Five Spurs players who might possibly be just a tiny bit sad that Antonio Conte has huffed off
Hard as it is to imagine, given that he spent his final days at the club calling them all wastrels and cowards, Antonio Conte’s departure may not be universally welcomed by the Spurs players.
Here, and admittedly by the end (and by the end we mean three onwards) it was a bit of a stretch, are five players who might be a bit worried about it all.
And here’s the reverse feature that was harder to keep down to five…
Like Niko Kranjcar signing for Harry Redknapp or Paddy Kenny for Neil Warnock. The idea that Spurs didn’t back Conte is one of the most pervasive of the myths the Italian has cultivated around himself, right up there with the idea that he has hair.
Spurs spent £60m on Brazil’s No. 9, £25m on a Premier League-proven central midfielder, signed one of the most promising players from the Championship and then when Antonio Conte threw his toys out of the pram and moaned that he didn’t like any of the right wing-backs he’d been given, Daniel Levy went out and spent £45m on another shiny new one for the spoilt bastard.
But at the very top of the list of Conte indulgences was the very un-Spurs and distinctly un-Levy signing of Ivan Perisic. Of all Spurs’ signings under Conte, this is the one that absolutely definitely was never a Club Signing. He was Conte’s man. And it was a fair enough move too. Perisic brought with him obvious quality, vast experience and a winner’s mentality. It’s been in evidence, just only in flashes.
And the problem for Perisic and Spurs now is that at his age in this league he can play one specific role: attack-minded left wing-back. He’s struggled in the games where he’s played in a front three and there really isn’t anywhere else to put him if the new manager is a back-four kind of guy.

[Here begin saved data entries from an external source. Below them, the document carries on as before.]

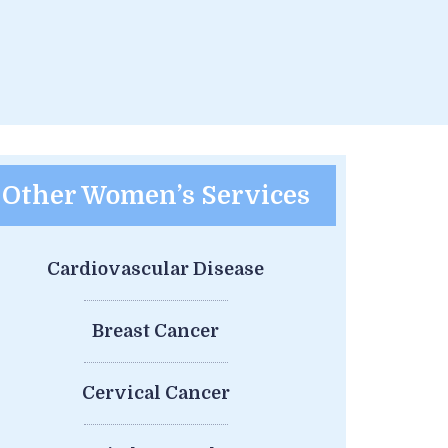
Other Women’s Services
Cardiovascular Disease
Breast Cancer
Cervical Cancer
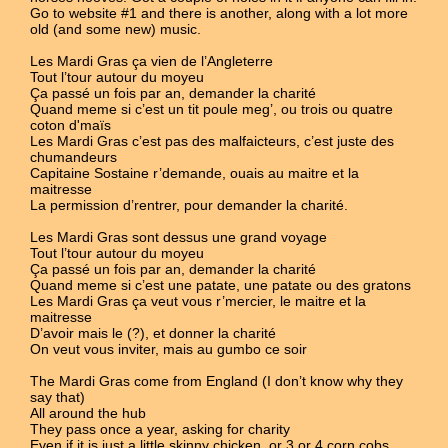
Go to website #1 and there is another, along with a lot more
old (and some new) music.
Les Mardi Gras ça vien de l’Angleterre
Tout l’tour autour du moyeu
Ça passé un fois par an, demander la charité
Quand meme si c’est un tit poule meg’, ou trois ou quatre
coton d'maïs
Les Mardi Gras c’est pas des malfaicteurs, c’est juste des
chumandeurs
Capitaine Sostaine r’demande, ouais au maitre et la
maitresse
La permission d’rentrer, pour demander la charité.
Les Mardi Gras sont dessus une grand voyage
Tout l’tour autour du moyeu
Ça passé un fois par an, demander la charité
Quand meme si c’est une patate, une patate ou des gratons
Les Mardi Gras ça veut vous r’mercier, le maitre et la
maitresse
D’avoir mais le (?), et donner la charité
On veut vous inviter, mais au gumbo ce soir
The Mardi Gras come from England (I don’t know why they
say that)
All around the hub
They pass once a year, asking for charity
Even if it is just a little skinny chicken, or 3 or 4 corn cobs.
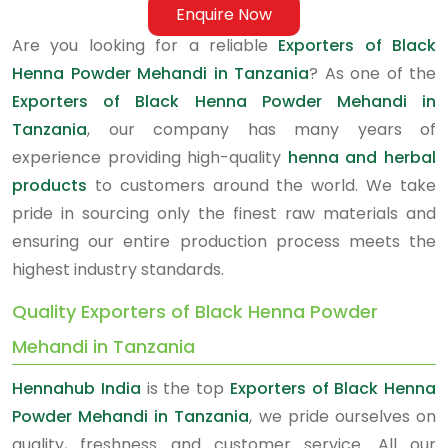
Enquire Now
Are you looking for a reliable
Exporters of Black
Henna Powder Mehandi in Tanzania
? As one of the
Exporters of Black Henna Powder Mehandi in
Tanzania
, our company has many years of
experience providing high-quality
henna and herbal
products
to customers around the world. We take
pride in sourcing only the finest raw materials and
ensuring our entire production process meets the
highest industry standards.
Quality Exporters of Black Henna Powder
Mehandi in Tanzania
Hennahub India
is the top
Exporters of Black Henna
Powder Mehandi in Tanzania
, we pride ourselves on
quality, freshness and customer service. All our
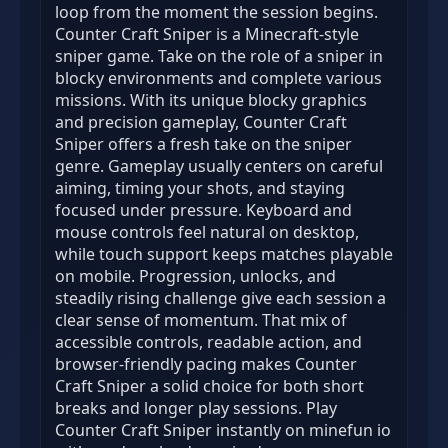
loop from the moment the session begins.
Counter Craft Sniper is a Minecraft-style
sniper game. Take on the role of a sniper in
blocky environments and complete various
missions. With its unique blocky graphics
and precision gameplay, Counter Craft
Sniper offers a fresh take on the sniper
genre. Gameplay usually centers on careful
aiming, timing your shots, and staying
focused under pressure. Keyboard and
mouse controls feel natural on desktop,
while touch support keeps matches playable
on mobile. Progression, unlocks, and
steadily rising challenge give each session a
clear sense of momentum. That mix of
accessible controls, readable action, and
browser-friendly pacing makes Counter
Craft Sniper a solid choice for both short
breaks and longer play sessions. Play
Counter Craft Sniper instantly on minefun io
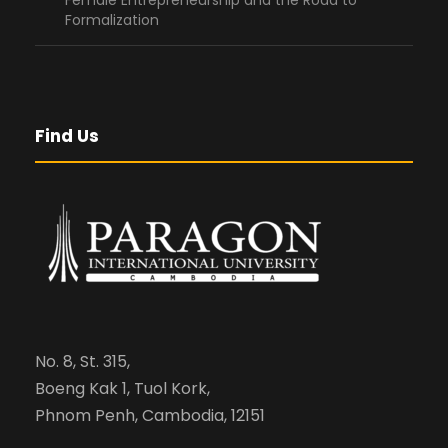
Female Entrepreneurship and the Road to
Formalization
Find Us
No. 8, St. 315,
Boeng Kak 1, Tuol Kork,
Phnom Penh, Cambodia, 12151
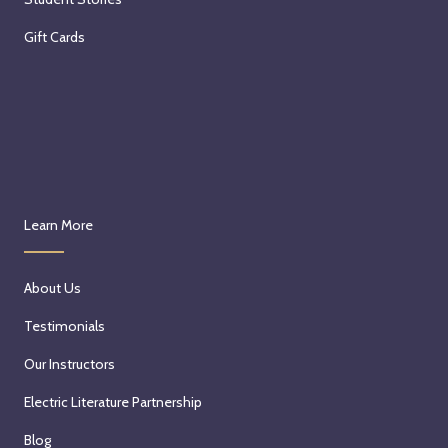
Gift Cards
Learn More
About Us
Testimonials
Our Instructors
Electric Literature Partnership
Blog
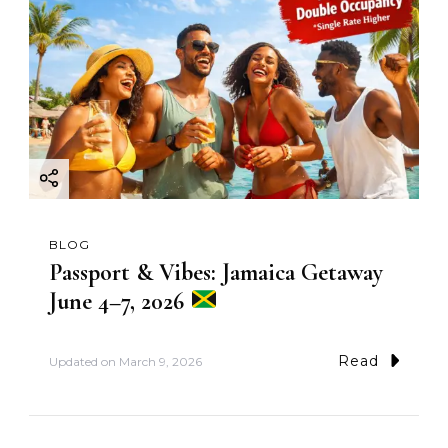
BLOG
Passport & Vibes: Jamaica Getaway
June 4–7, 2026
Read
Updated on
March 9, 2026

Slightly more versatile and malleable than Perisic but still with a question mark now hanging over him is January arrival Pedro Porro. He may only be on loan, but it’s a loan with an obligation rather than an option. He, again, looks to be very specifically a wing-back not a full-back and while it’s not that hard to imagine, say, Pochettino seeing a bit of a young Kyle Walker in there it’s just as possible the new manager might be one who wants a proper right-back who can already do defending.

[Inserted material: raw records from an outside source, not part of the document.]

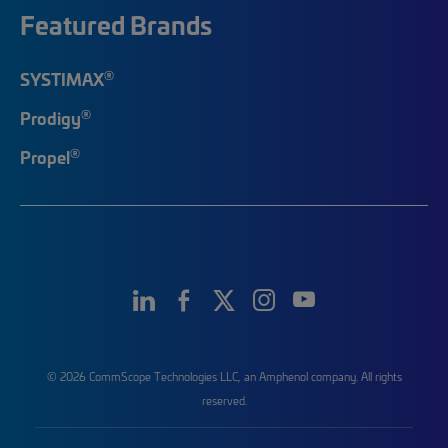
Featured Brands
®
SYSTIMAX
®
Prodigy
®
Propel
© 2026 CommScope Technologies LLC, an Amphenol company. All rights
reserved.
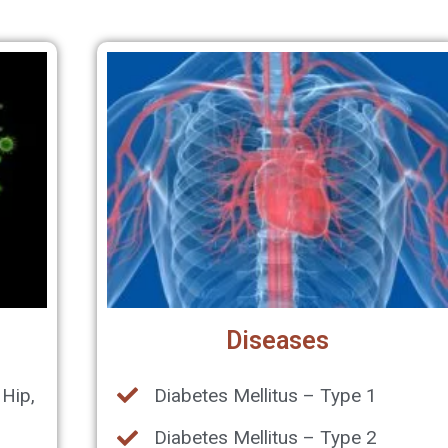
Diseases
 Hip,
Diabetes Mellitus – Type 1
Diabetes Mellitus – Type 2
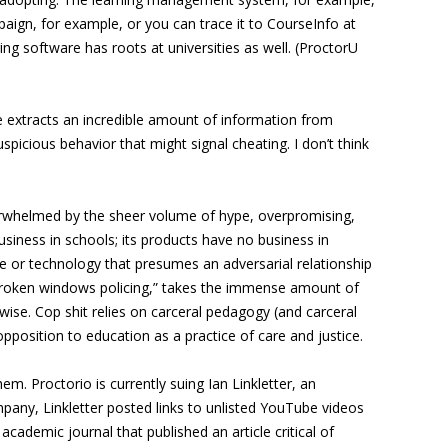
aign, for example, or you can trace it to CourseInfo at
ing software has roots at universities as well. (ProctorU
are extracts an incredible amount of information from
spicious behavior that might signal cheating. I don’t think
 overwhelmed by the sheer volume of hype, overpromising,
usiness in schools; its products have no business in
que or technology that presumes an adversarial relationship
“broken windows policing,” takes the immense amount of
wise. Cop shit relies on carceral pedagogy (and carceral
opposition to education as a practice of care and justice.
em. Proctorio is currently suing Ian Linkletter, an
 company, Linkletter posted links to unlisted YouTube videos
cademic journal that published an article critical of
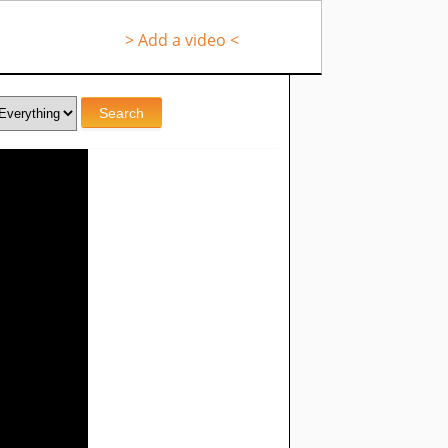
> Add a video <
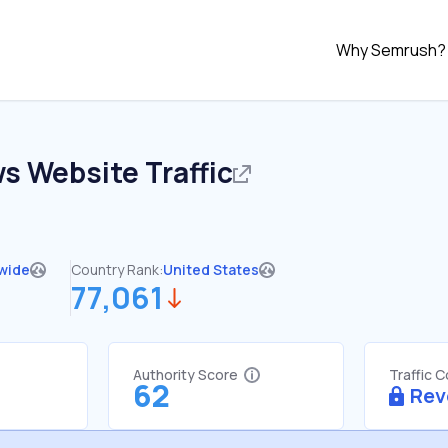
Why Semrush?
ws
Website Traffic
wide
Country Rank:
United States
77,061
Authority Score
Traffic 
62
Rev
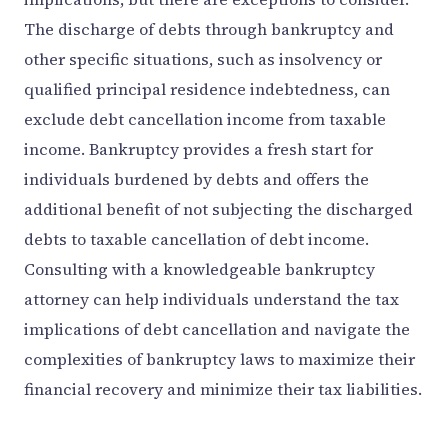
The discharge of debts through bankruptcy and
other specific situations, such as insolvency or
qualified principal residence indebtedness, can
exclude debt cancellation income from taxable
income. Bankruptcy provides a fresh start for
individuals burdened by debts and offers the
additional benefit of not subjecting the discharged
debts to taxable cancellation of debt income.
Consulting with a knowledgeable bankruptcy
attorney can help individuals understand the tax
implications of debt cancellation and navigate the
complexities of bankruptcy laws to maximize their
financial recovery and minimize their tax liabilities.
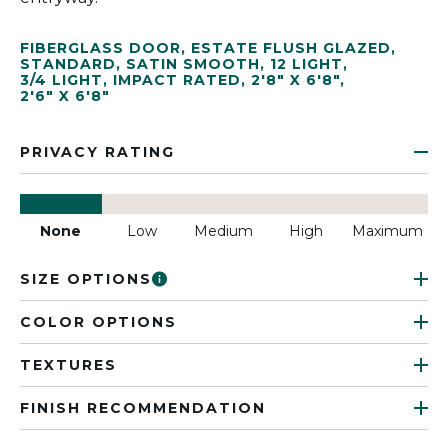
FIBERGLASS DOOR
,
ESTATE FLUSH GLAZED
,
STANDARD
,
SATIN SMOOTH
,
12 LIGHT
,
3/4 LIGHT
,
IMPACT RATED
,
2'8" X 6'8"
,
2'6" X 6'8"
PRIVACY RATING
None
Low
Medium
High
Maximum
SIZE OPTIONS
COLOR OPTIONS
TEXTURES
FINISH RECOMMENDATION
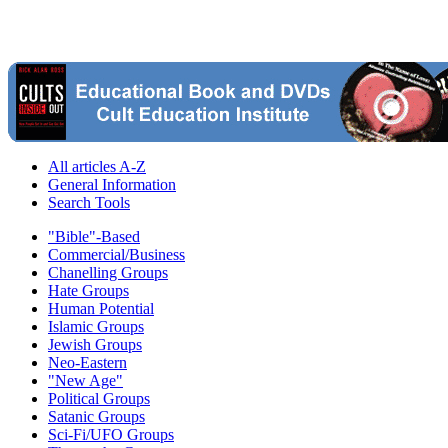
All articles A-Z
General Information
Search Tools
"Bible"-Based
Commercial/Business
Chanelling Groups
Hate Groups
Human Potential
Islamic Groups
Jewish Groups
Neo-Eastern
"New Age"
Political Groups
Satanic Groups
Sci-Fi/UFO Groups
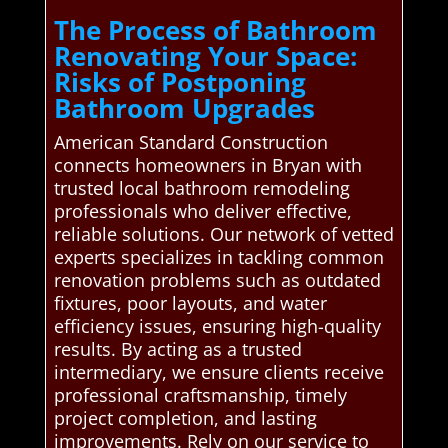
The Process of Bathroom
Renovating Your Space:
Risks of Postponing
Bathroom Upgrades
American Standard Construction
connects homeowners in Bryan with
trusted local bathroom remodeling
professionals who deliver effective,
reliable solutions. Our network of vetted
experts specializes in tackling common
renovation problems such as outdated
fixtures, poor layouts, and water
efficiency issues, ensuring high-quality
results. By acting as a trusted
intermediary, we ensure clients receive
professional craftsmanship, timely
project completion, and lasting
improvements. Rely on our service to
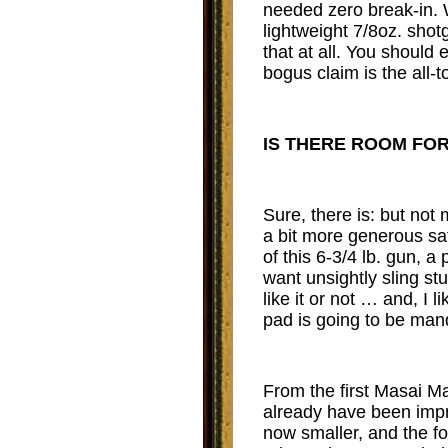
needed zero break-in. 
lightweight 7/8oz. shotg
that at all. You should
bogus claim is the all-
IS THERE ROOM FO
Sure, there is: but not
a bit more generous saf
of this 6-3/4 lb. gun, 
want unsightly sling st
like it or not … and, I 
pad is going to be man
From the first Masai Ma
already have been impro
now smaller, and the fo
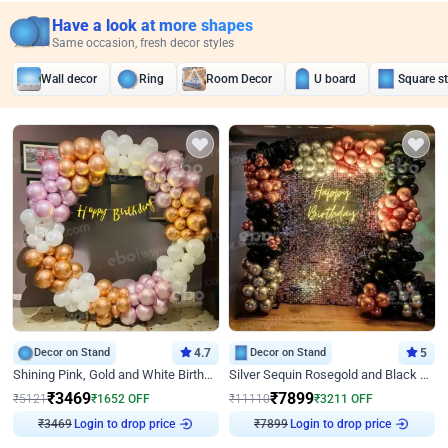
Have a look at more shapes
Same occasion, fresh decor styles
Wall decor
Ring
Room Decor
U board
Square s
Decor on Stand
4.7
Decor on Stand
5
Shining Pink, Gold and White Birthday Decor
Silver Sequin Rosegold and Black Birthday Decor
₹
3469
₹
7899
₹
5121
₹
1652
OFF
₹
11110
₹
3211
OFF
Login to drop price
Login to drop price
₹
3469
₹
7899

Like we say, might be fine this one. But could very quickly be an expensive odd man out and just on a very basic level joining a new club because you’re the ideal kind of thing for the specific system the manager favours and then seeing that manager rant himself out of the door six weeks later is surely sub-optimal.
Few players divide the Spurs fanbase quite like Hojbjerg, and the Spurs fanbase is one feverishly committed to long-running internecine feuds. Is he the no-nonsense Viking who provides much-needed toughness and steel to Spurs’ traditionally soft centre, or is he a poser and a fraud who waves his arms around quite a lot but goes missing at the first sign of danger?
The answer, unhelpfully, is both. Often in the same game. But Spurs managers from Mourinho to Nuno to Conte have all had a look at the Dane and deemed him undroppable and irreplaceable. Bit of a drag to have to go through the whole malarkey of convincing yet another manager you’re the irrepressible beating hard-man heart of the team.
Similar to the above, but over a far longer period of time. Only six men have made more Premier League appearances for Tottenham, and by the end of the season that number could be four. In six games he’ll go past Ledley King, which is definitely something.
Never in all that time has there been any consensus on whether Dier is any good. But manager after manager has sworn by him, often wooed by his impressively un-English ability to speak multiple languages. Again, a faff to have to go through this wearisome process all over again and a very real danger that a new manager might, unlike Conte, manage to locate a superior alternative who actually wants to come.
Bit of a stretch this one, but always going to be a struggle to find five people who might miss Conte when they are all part of a squad he called useless lazy coward twats on live TV. We have a sense that Kulusevski is the sort of player who is very, very useful in very specific systems and alongside very specific players. He performed a vital role in Conte’s rigid 3-4-3 in linking the 3-4 with the Kane and Son components of the 3.
He could do something similar working nominally from the right in a Poch-style 4-2-3-1 but if for argument’s sake the next manager is Julian Nagelsmann then it’s hard to see exactly where the Swede fits unless he can turn himself into a playmaker in the Eriksen, Maddison mould. He has the technical levels and the requisite vision and flair, but it’s a punt.